PROBLEM STATEMENT:
Output the records below without any changes, from their first line through the line that contains "Combined, do 23", and stop after that line.

Dataset records:
────────────────

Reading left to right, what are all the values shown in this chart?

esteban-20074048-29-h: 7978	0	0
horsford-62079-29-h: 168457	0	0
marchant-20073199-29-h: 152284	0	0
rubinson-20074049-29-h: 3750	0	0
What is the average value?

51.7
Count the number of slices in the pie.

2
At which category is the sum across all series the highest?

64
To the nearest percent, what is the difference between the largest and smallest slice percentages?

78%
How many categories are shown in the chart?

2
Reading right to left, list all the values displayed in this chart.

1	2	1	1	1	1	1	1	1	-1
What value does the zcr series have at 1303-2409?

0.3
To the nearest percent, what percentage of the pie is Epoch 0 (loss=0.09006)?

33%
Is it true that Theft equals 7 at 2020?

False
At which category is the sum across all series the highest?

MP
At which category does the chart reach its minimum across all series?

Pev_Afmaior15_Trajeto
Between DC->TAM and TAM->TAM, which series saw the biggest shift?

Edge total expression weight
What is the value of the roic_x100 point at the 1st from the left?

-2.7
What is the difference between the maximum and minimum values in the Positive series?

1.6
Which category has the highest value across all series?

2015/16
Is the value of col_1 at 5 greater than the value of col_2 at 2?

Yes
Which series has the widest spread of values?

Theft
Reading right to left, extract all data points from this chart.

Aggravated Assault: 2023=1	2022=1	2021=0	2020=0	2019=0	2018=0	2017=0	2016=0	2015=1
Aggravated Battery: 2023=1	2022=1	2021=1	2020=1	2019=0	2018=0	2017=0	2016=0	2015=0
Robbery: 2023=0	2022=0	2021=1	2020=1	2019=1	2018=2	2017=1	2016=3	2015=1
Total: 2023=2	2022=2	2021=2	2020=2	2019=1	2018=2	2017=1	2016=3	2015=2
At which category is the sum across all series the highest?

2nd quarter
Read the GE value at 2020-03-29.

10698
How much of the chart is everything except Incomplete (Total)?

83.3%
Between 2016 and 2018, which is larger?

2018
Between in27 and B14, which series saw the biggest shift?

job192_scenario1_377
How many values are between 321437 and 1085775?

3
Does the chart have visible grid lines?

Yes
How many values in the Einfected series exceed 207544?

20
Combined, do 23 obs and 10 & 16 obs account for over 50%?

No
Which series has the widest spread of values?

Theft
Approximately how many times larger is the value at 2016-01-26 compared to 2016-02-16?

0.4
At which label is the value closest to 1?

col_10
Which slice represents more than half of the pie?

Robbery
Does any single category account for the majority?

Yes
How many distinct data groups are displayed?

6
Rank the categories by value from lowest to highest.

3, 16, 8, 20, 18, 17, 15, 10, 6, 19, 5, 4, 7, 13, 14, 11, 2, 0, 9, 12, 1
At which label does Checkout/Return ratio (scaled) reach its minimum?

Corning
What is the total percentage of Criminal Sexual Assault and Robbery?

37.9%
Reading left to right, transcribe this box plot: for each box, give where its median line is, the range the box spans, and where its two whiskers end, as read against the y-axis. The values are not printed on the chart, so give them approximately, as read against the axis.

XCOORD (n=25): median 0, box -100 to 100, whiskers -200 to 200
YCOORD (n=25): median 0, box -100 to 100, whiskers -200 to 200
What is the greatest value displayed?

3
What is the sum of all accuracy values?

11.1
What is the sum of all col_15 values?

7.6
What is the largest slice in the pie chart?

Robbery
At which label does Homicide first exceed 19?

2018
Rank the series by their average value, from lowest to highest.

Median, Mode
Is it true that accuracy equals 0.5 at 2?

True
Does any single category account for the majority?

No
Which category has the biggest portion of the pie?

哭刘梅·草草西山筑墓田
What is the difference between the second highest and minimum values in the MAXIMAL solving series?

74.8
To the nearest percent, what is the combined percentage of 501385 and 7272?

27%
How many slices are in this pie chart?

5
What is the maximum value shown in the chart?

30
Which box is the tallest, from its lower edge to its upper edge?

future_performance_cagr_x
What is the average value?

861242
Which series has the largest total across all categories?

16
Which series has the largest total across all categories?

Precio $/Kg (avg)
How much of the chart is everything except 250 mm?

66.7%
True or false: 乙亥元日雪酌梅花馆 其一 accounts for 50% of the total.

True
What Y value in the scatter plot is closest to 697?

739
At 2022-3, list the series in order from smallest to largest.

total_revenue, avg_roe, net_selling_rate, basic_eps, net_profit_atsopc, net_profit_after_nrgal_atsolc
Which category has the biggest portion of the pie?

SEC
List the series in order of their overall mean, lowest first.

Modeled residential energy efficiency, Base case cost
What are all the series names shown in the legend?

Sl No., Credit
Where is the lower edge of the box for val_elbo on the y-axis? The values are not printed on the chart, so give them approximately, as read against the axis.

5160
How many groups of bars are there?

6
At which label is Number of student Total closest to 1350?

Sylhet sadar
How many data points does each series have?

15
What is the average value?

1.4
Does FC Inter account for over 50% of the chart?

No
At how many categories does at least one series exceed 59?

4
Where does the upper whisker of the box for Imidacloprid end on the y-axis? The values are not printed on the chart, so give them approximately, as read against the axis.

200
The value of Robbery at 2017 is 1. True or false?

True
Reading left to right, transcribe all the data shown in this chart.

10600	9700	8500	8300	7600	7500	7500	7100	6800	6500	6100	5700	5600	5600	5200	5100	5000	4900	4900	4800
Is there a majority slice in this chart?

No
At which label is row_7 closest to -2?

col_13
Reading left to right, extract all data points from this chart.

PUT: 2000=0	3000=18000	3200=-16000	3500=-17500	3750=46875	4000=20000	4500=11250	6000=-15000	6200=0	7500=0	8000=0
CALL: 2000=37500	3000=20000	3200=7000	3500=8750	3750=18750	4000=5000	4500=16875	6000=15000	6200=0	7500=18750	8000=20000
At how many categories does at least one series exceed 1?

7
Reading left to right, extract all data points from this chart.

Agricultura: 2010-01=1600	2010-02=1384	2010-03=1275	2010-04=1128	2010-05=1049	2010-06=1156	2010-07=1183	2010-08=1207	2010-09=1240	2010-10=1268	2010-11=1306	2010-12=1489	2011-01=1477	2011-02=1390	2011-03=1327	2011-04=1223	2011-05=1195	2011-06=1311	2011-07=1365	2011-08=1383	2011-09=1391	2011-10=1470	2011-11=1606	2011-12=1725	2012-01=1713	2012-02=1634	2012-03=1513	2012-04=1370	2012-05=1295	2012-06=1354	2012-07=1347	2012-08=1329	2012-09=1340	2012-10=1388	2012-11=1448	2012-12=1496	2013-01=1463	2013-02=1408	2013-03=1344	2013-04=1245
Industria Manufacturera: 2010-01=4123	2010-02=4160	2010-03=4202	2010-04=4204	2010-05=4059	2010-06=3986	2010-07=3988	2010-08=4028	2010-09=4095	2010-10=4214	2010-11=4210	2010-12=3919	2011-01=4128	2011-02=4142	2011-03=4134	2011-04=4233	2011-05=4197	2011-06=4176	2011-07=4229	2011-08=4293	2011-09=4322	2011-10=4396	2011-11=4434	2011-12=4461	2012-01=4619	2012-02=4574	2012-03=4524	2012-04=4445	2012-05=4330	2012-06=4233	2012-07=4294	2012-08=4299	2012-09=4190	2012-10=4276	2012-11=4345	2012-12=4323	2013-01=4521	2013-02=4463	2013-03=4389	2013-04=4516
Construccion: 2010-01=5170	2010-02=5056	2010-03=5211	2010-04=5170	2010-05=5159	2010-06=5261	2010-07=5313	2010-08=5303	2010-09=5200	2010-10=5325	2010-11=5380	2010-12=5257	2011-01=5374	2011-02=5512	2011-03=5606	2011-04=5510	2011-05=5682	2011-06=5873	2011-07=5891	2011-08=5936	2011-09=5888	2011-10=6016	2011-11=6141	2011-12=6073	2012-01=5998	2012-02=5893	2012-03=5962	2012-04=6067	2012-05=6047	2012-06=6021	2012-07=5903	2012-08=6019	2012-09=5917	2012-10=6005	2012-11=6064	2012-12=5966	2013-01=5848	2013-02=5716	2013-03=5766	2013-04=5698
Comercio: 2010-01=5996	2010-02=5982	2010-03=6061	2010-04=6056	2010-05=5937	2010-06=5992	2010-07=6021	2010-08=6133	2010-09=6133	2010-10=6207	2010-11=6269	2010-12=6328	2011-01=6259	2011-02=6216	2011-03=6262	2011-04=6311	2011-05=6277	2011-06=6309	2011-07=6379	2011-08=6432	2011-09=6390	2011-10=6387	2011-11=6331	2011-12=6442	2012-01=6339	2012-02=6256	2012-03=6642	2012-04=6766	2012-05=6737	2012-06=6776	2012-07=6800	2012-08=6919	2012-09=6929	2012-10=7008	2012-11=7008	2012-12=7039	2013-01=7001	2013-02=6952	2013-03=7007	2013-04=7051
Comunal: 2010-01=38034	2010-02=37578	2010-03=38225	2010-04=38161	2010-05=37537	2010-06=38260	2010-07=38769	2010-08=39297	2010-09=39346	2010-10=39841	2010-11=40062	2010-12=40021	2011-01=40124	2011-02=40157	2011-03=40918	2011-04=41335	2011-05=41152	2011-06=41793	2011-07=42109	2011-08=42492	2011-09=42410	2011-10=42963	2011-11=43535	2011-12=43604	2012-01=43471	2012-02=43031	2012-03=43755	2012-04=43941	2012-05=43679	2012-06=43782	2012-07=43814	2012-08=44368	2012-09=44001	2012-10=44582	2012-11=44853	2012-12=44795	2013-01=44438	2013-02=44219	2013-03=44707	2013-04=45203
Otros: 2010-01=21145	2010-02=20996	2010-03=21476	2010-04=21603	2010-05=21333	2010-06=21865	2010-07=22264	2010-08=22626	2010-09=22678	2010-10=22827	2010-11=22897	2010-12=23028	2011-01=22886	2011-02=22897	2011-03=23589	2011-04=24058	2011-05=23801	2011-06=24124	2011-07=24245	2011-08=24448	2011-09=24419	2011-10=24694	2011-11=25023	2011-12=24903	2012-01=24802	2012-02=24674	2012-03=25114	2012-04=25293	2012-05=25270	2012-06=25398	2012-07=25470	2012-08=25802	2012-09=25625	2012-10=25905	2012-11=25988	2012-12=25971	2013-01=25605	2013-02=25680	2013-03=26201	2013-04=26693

────────────────

RESULT OF THIS EXERCISE:
Reading left to right, what are all the values shown in this chart?

esteban-20074048-29-h: 7978	0	0
horsford-62079-29-h: 168457	0	0
marchant-20073199-29-h: 152284	0	0
rubinson-20074049-29-h: 3750	0	0
What is the average value?

51.7
Count the number of slices in the pie.

2
At which category is the sum across all series the highest?

64
To the nearest percent, what is the difference between the largest and smallest slice percentages?

78%
How many categories are shown in the chart?

2
Reading right to left, list all the values displayed in this chart.

1	2	1	1	1	1	1	1	1	-1
What value does the zcr series have at 1303-2409?

0.3
To the nearest percent, what percentage of the pie is Epoch 0 (loss=0.09006)?

33%
Is it true that Theft equals 7 at 2020?

False
At which category is the sum across all series the highest?

MP
At which category does the chart reach its minimum across all series?

Pev_Afmaior15_Trajeto
Between DC->TAM and TAM->TAM, which series saw the biggest shift?

Edge total expression weight
What is the value of the roic_x100 point at the 1st from the left?

-2.7
What is the difference between the maximum and minimum values in the Positive series?

1.6
Which category has the highest value across all series?

2015/16
Is the value of col_1 at 5 greater than the value of col_2 at 2?

Yes
Which series has the widest spread of values?

Theft
Reading right to left, extract all data points from this chart.

Aggravated Assault: 2023=1	2022=1	2021=0	2020=0	2019=0	2018=0	2017=0	2016=0	2015=1
Aggravated Battery: 2023=1	2022=1	2021=1	2020=1	2019=0	2018=0	2017=0	2016=0	2015=0
Robbery: 2023=0	2022=0	2021=1	2020=1	2019=1	2018=2	2017=1	2016=3	2015=1
Total: 2023=2	2022=2	2021=2	2020=2	2019=1	2018=2	2017=1	2016=3	2015=2
At which category is the sum across all series the highest?

2nd quarter
Read the GE value at 2020-03-29.

10698
How much of the chart is everything except Incomplete (Total)?

83.3%
Between 2016 and 2018, which is larger?

2018
Between in27 and B14, which series saw the biggest shift?

job192_scenario1_377
How many values are between 321437 and 1085775?

3
Does the chart have visible grid lines?

Yes
How many values in the Einfected series exceed 207544?

20
Combined, do 23 obs and 10 & 16 obs account for over 50%?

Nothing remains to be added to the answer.